Masses are not embracing one of the Most Hated Bull Markets in History
The images below speak a thousand words, so there is no need for us to add any commentary.
The Technical Outlook
While the Dow is trading in the extremely overbought ranges, any pullback will most likely end in the 21,000-21,500 ranges. For the correction to pick up steam, it would need to close below this level on a weekly basis. As the trend is still positive, the odds of the Dow crashing are very low. At the most, the Dow would test its breakout point which falls in the 18,900-19,200 ranges unless the trend were to turn negative suddenly or the masses suddenly embraced the market with gusto. At this point, the trend is strong and showing no signs of weakening. Remember that the markets can remain irrational for much longer than most traders can remain solvent by betting against it.
Inflation remains a non-issue on a worldwide basis
Central banks worldwide are either standing down or opting for rate cuts. This indicates that while the economy is improving somewhat, the global economy is far from healthy and low rates will continue to dominate the scene. In a lower rate environment corporations borrow more money and the new game is to use this money to buy back shares and in doing so magically improve the EPS.
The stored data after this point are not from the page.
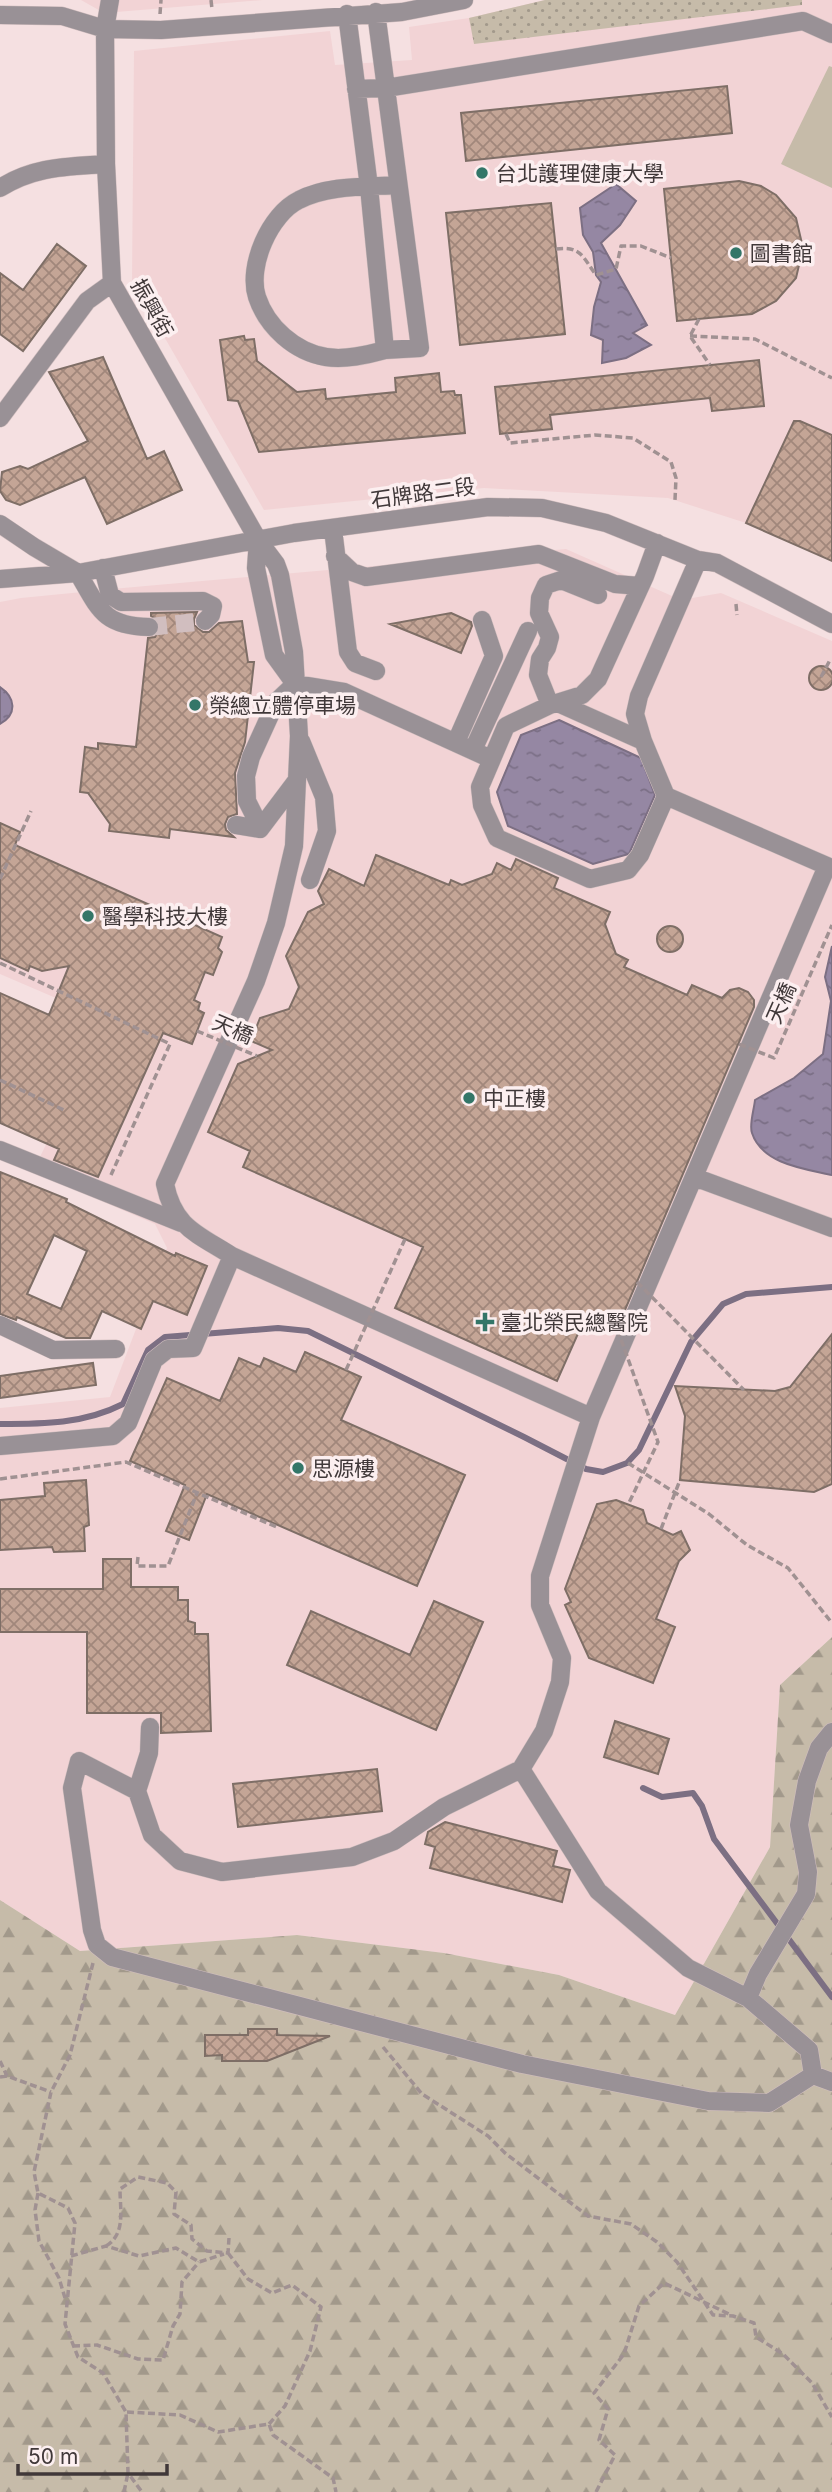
<svg xmlns="http://www.w3.org/2000/svg" width="832" height="2492" viewBox="0 0 832 2492" font-family="Inter,'Noto Sans TC',sans-serif">
	<style>
		.built { fill: #f2d3d5 }
		.green { fill: #c6bba9 }
		.forest { fill: url(#forest-firs) }
		.garden { fill: url(#garden-dots) }
		.water { fill: url(#water-ripples); stroke: #7c6f83; stroke-width: 2 }
		.lines { fill: none; stroke-linecap: round; stroke-linejoin: round }
		.stream { stroke: #7c6f83; stroke-width: 6 }
		.building { fill: url(#building-cross-hatch); stroke: #7e6e66; stroke-width: 2; fill-rule: evenodd }
		.minor-tunnel { stroke: #d1bebf; stroke-width: 18; stroke-dasharray: 18 9; stroke-linecap: butt }
		.minor-casing { stroke: #d1bebf; stroke-width: 19 }
		.path { stroke: #a09192; stroke-width: 3.5; stroke-dasharray: 7 3.5; stroke-linecap: butt }
		.minor { stroke: #999196; stroke-width: 18 }
		.path-bridge { stroke: #a09192; stroke-width: 3.5; stroke-dasharray: 7 3.5; stroke-linecap: butt }
		.poi-dot { fill: #337668; stroke: #fceff0; stroke-width: 2.5 }
		.labels { text-anchor: middle; dominant-baseline: central; stroke-width: 7; stroke-linejoin: round; paint-order: stroke }
		.poi-label { font-size: 21px; fill: #403839; stroke: #fceff0; text-anchor: start }
		.street-label { font-size: 21px; fill: #403839; stroke: #fceff0 }
	</style>
	<defs>
		<pattern id="forest-firs" width="22" height="20" patternUnits="userSpaceOnUse" patternTransform="scale(1.75)"><rect width="22" height="20" fill="#c6bba9"/><path d="M5 1l3.5 6h-7zM16 11l3.5 6h-7z" fill="#a2998b"/></pattern>
		<pattern id="garden-dots" width="8" height="8" patternUnits="userSpaceOnUse" patternTransform="scale(1.75)"><rect width="8" height="8" fill="#c6bba9"/><path d="M2 2h.1M6 6h.1" fill="none" stroke="#a2998b" stroke-width="1.8" stroke-linecap="round"/></pattern>
		<pattern id="water-ripples" width="26" height="14" patternUnits="userSpaceOnUse" patternTransform="scale(1.75)"><rect width="26" height="14" fill="#9587a3"/><path d="M2 4q2-2 4 0t4 0M15 11q2-2 4 0t4 0" fill="none" stroke="#7b6f86"/></pattern>
		<pattern id="building-cross-hatch" width="8" height="8" patternUnits="userSpaceOnUse" patternTransform="scale(1.75)"><rect width="8" height="8" fill="#c4a596"/><path d="M0 0l8 8M0 8l8-8" fill="none" stroke="#a1877b"/></pattern>
	</defs>
	<rect width="100%" height="100%" fill="#f5e0e1"/>
	<path class="built" d="M81 0H263L104 13Z
		M545 0H832V561L746 523 668 498 484 488 264 510 132 281 134 51 330 31 335 65 412 60 409 27 469 18Z
		M566 549 681 600 721 593 832 641V1637L780 1685 770 1847 675 2015 559 1975 444 1953 297 1935 80 1951 0 1900V1408L110 1397 167 1248 155 1224 39 1174 36 1165 107 1020 0 974V602L21 598 123 588Z"/>
	<path class="green" d="M829 66 832 67V188L781 164Z"/>
	<path class="forest" d="M832 1637V2492H0V1900L80 1951 297 1935 444 1953 559 1975 675 2015 770 1847 780 1685Z"/>
	<path class="garden" d="M545 0H802V5L474 44 469 18Z"/>
	<path class="water" d="M616 184 636 201 620 225 601 243 647 325 633 333 651 345 626 358 602 363 603 340 591 335 594 307 601 282 596 275 593 252 583 235 580 208Z
		M0 687C15 697 18 714 0 724Z
		M559 720 641 758 655 795 629 854 593 864 508 826 497 792 521 735Z
		M832 946V1175C805 1169 762 1164 752 1133 749 1125 754 1110 755 1100L794 1078 823 1054 831 1001 825 977Z"/>
	<g class="lines">
		<path class="stream" d="M0 1424C43 1424 84 1424 123 1404L148 1350 165 1337 278 1328 308 1331 524 1437 586 1469 603 1472 627 1463 639 1450 691 1342 723 1304 746 1294 832 1287
			M643 1788 662 1797 693 1793 702 1806 714 1839 832 1997"/>
	</g>
	<path class="building" d="M727 86 732 133 466 161 461 113Z
		M739 181 761 186 776 195 796 218 803 248 796 278 776 301 752 314 677 321 664 189Z
		M551 203 565 334 460 345 446 213Z
		M57 244 86 266 23 351 0 334V273L23 290Z
		M244 336 245 340 254 339 257 361 297 392 325 389 326 399 396 392 395 378 439 373 441 392 454 391 455 395H461L465 433 259 452 238 401 228 400 220 340Z
		M103 357 147 459 164 451 182 490 107 524 85 477 20 505 6 500 0 491 2 472 20 466 28 469 88 441 49 372Z
		M759 360 764 406 712 411 710 398 550 415 552 429 500 434 495 387Z
		M794 421H800L832 435V561L746 523Z
		M197 612 194 619V625L203 632H209L219 623 242 621 248 662H254L245 742 235 773 237 814 228 817 225 824 226 830 234 837 170 829 169 838 109 831 110 824 88 793 80 792 85 747 98 749V743L136 747 148 638 155 637 160 629 159 621 151 616V613Z
		M451 613 471 622 472 626 461 653 390 624Z
		M809 678a12 12 0 1 1 24 0a12 12 0 1 1-24 0Z
		M0 823 20 832 15 845 222 937 218 948 222 952 213 975 205 972 194 1000 200 1003 198 1010 204 1013 192 1044 163 1033 98 1177 54 1160 59 1149 0 1123V993L49 1015 69 966 42 971 30 966 28 971 0 958Z
		M376 855 449 885 451 880 462 885 492 874 497 863 511 870 516 859 558 878 554 888 610 912 605 924 616 954 628 960 624 967 687 995 692 985 722 998 730 990 739 988 748 992 754 1000V1007L622 1317 600 1326 584 1320 557 1381 395 1308 423 1247 243 1167 250 1151 208 1132 238 1064 272 1050 251 1041 260 1018 289 1009 295 996 299 987 286 956 308 912 324 904 318 891 329 869 364 886Z
		M657 939a13 13 0 1 1 26 0a13 13 0 1 1-26 0Z
		M0 1172 67 1199 66 1202 175 1256 176 1253 207 1266 187 1315 153 1301 141 1329 102 1311 90 1338H66L17 1317 16 1320 0 1314ZM54 1235 87 1251 61 1309 27 1294Z
		M832 1334V1484L814 1492 680 1480 685 1416 675 1386 775 1391 790 1387Z
		M305 1352 361 1377 341 1420 465 1475 417 1586 207 1494 189 1540 166 1531 185 1485 130 1461 167 1378 220 1401 239 1358 260 1367 264 1358 296 1372Z
		M93 1363 96 1385 0 1398V1376Z
		M86 1480 89 1525 84 1527 85 1551 54 1552 52 1547 0 1550V1500L45 1496 44 1483Z
		M616 1500 643 1510 647 1523 673 1535 681 1531 690 1550 679 1561 656 1619 675 1627 653 1683 589 1658 565 1605 571 1602 565 1589 597 1504Z
		M103 1559H131V1587H178V1600H188V1621L195 1623V1634H208L211 1731 161 1733V1713H87V1632H0V1589H103Z
		M434 1601 483 1622 436 1730 287 1665 311 1611 410 1655Z
		M615 1721 669 1739 658 1774 604 1757Z
		M377 1769 382 1811 238 1827 233 1784Z
		M445 1822 557 1851 553 1866 570 1870 562 1902 430 1868 435 1847 425 1844 428 1832Z
		M248 2029H277V2035L330 2036 267 2061H222V2055L205 2056V2035H248Z"/>
	<g class="lines">
		<path class="minor-tunnel" d="M149 627 205 621"/>
		<defs>
			<path id="minor" d="M110 0 105 29 106 164 112 283 258 540 276 564 280 575 294 652 299 736 294 846 276 923 256 981 165 1184C174 1228 198 1234 232 1256L591 1417
				M347 14 369 187 385 350 420 348 376 12
				M0 15 62 16 105 29 161 30 402 12 464 0
				M356 89 386 88 803 21 832 34
				M0 188C35 166 67 167 106 164
				M385 350C366 355 345 360 326 357 295 352 267 327 257 297 247 266 270 214 299 200 328 185 366 187 398 185
				M0 418 87 301 112 283
				M0 524 34 547 78 573
				M333 529 348 652 355 663 376 671
				M258 540 256 568 274 655 295 684 344 692 491 759
				M657 543 645 576 598 679 582 695 550 705 506 726 480 787 482 805 497 838 590 879 628 870 640 855 666 796
				M335 556 352 572 366 577 539 554 615 584 640 586
				M698 560 639 696 635 714 643 741 666 796 827 866 591 1417 540 1576V1605L562 1658 560 1682 544 1731 521 1769 444 1807 394 1841 352 1857 222 1872 180 1861 152 1835 137 1791 79 1761 72 1788 92 1930 97 1945 112 1957 522 2064 708 2101 769 2103 813 2075
				M103 568 110 595 121 602 203 601 213 606 211 615 205 621
				M78 573C99 609 103 626 149 627
				M0 579 78 573 294 533 488 507 542 508 606 523 698 560 717 563 832 624
				M558 703 643 741
				M550 705 538 675 540 659 547 648 550 637 539 613 540 598 546 585 561 580 598 595
				M301 741 324 797 327 831 310 880
				M456 742 494 656 482 620
				M473 750 528 631
				M255 817 247 801 246 776 251 757 276 702 295 684
				M236 825 260 829 297 780
				M0 1150 181 1223
				M694 1177 832 1228
				M0 1325 53 1350 116 1349
				M0 1446 113 1436 128 1423 154 1360 168 1349 193 1348 232 1256
				M521 1769 598 1891 688 1968 748 1998 809 2050 813 2075
				M137 1791 149 1753 150 1727
				M748 1998 758 1974 806 1894 808 1872 799 1825 807 1781 819 1748 832 1732
				M813 2075 832 2082"/>
		</defs>
		<use href="#minor" class="minor-casing"/>
		<path class="path" d="M211 0 212 9
			M160 14 161 0
			M556 249C581 246 582 256 596 275L616 269 621 246H641L671 258
			M699 319 690 336 710 365
			M690 336 755 339 832 378
			M506 434 510 443 595 435 633 438 671 462 676 478 675 500
			M736 604 737 615
			M821 677 830 660
			M0 879 31 811
			M0 963 170 1044 111 1175
			M0 1080 64 1110
			M628 1463 709 1514 747 1545 788 1568 832 1623
			M0 1479 126 1462 279 1528
			M138 1557 137 1566H168L197 1493
			M93 1963 70 2055 51 2092 34 2172 38 2193 68 2208 75 2223 65 2324 78 2357 103 2373 126 2412 128 2473 142 2492
			M383 2047 422 2094 488 2136 505 2153 588 2216 631 2224 657 2242 677 2262 713 2315 733 2316 754 2323 756 2337 783 2354 812 2383 832 2417
			M0 2061 7 2076
			M0 2077 7 2076 51 2092
			M38 2193 35 2210 39 2241 59 2278 65 2298
			M106 2246C126 2234 120 2210 120 2189L138 2177 167 2183 176 2192 174 2214 191 2225 192 2239 207 2251 228 2253 229 2238
			M228 2253 248 2279 272 2293 292 2285 321 2307 310 2351 285 2406 269 2424
			M71 2256 106 2246 139 2256 176 2248 199 2262 224 2254
			M73 2346 97 2345 138 2359 163 2360 173 2326 180 2314 182 2282 199 2262
			M127 2412 180 2415 218 2432 269 2424 273 2435 333 2478 336 2492
			M124 2492 128 2473
			M596 2492 615 2455 599 2440 608 2409 594 2393 624 2354 639 2306 664 2283 731 2315"/>
		<use href="#minor" class="minor"/>
		<path class="path-bridge" d="M197 1031 257 1056
			M739 1044 774 1058 832 925
			M637 1282 744 1390
			M614 1320 658 1442 628 1505
			M346 1370 405 1239
			M661 1529 680 1480"/>
	</g>
	<g class="poi-dot">
		<circle cx="482" cy="173" r="7"/>
		<circle cx="736" cy="253" r="7"/>
		<circle cx="195" cy="705" r="7"/>
		<circle cx="88" cy="916" r="7"/>
		<circle cx="469" cy="1098" r="7"/>
		<path d="M481.5 1311.5h7v7h7v7h-7v7h-7v-7h-7v-7h7z"/>
		<circle cx="298" cy="1468" r="7"/>
	</g>
	<g class="labels">
		<g class="poi-label">
			<text x="496" y="173">台北護理健康大學</text>
			<text x="750" y="253">圖書館</text>
			<text x="209" y="705">榮總立體停車場</text>
			<text x="102" y="916">醫學科技大樓</text>
			<text x="483" y="1098">中正樓</text>
			<text x="501" y="1322">臺北榮民總醫院</text>
			<text x="312" y="1468">思源樓</text>
		</g>
		<g class="street-label">
			<text transform="translate(152 308) rotate(61)">振興街</text>
			<text transform="translate(423 493) rotate(-8)">石牌路二段</text>
			<text transform="translate(781 1003) rotate(-66)">天橋</text>
			<text transform="translate(233 1029) rotate(23)">天橋</text>
		</g>
	</g>
	<path d="M18 2464v10h149v-10" fill="none" stroke="#403839" stroke-width="3.5"/>
	<text x="28" y="2464" font-size="21" fill="#403839" stroke="#fceff0" stroke-width="5" paint-order="stroke">50 m</text>
</svg>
When the Dow was trading below 20K, we stated that the next target was 21K; this target was struck in a few short months. After that, we raised the target to 22 and 23K. Now we will go on record and state that the Dow is likely to test 28,000-28,500 with a possible overshoot to 30K before it crashes. We will be providing our subscribers with an in-depth analysis of the path the Dow will traverse to achieve this target. We don’t expect the Dow to just shoot to these targets, certain requirements have to be fulfilled, but so far the Dow is following the path we expected it to take.
Before you listen to these so-called experts who seem quite happy to dish out faulty information, take a look at their track record. A simple search will reveal that over 90% of them are full of hot air and had any of these Dr’s of Doom followed even a sliver of their advice, they would have been blown out of the game long ago. The fact that they are still here tells you that they are trying to pan their sage advice to you in return for a certain fee; advice they would never follow.
A simple game plan
View strong corrections through a bullish lens. This game plan will remain valid until the masses turn bullish or the trend turns negative. The stronger the deviation, the better the opportunity.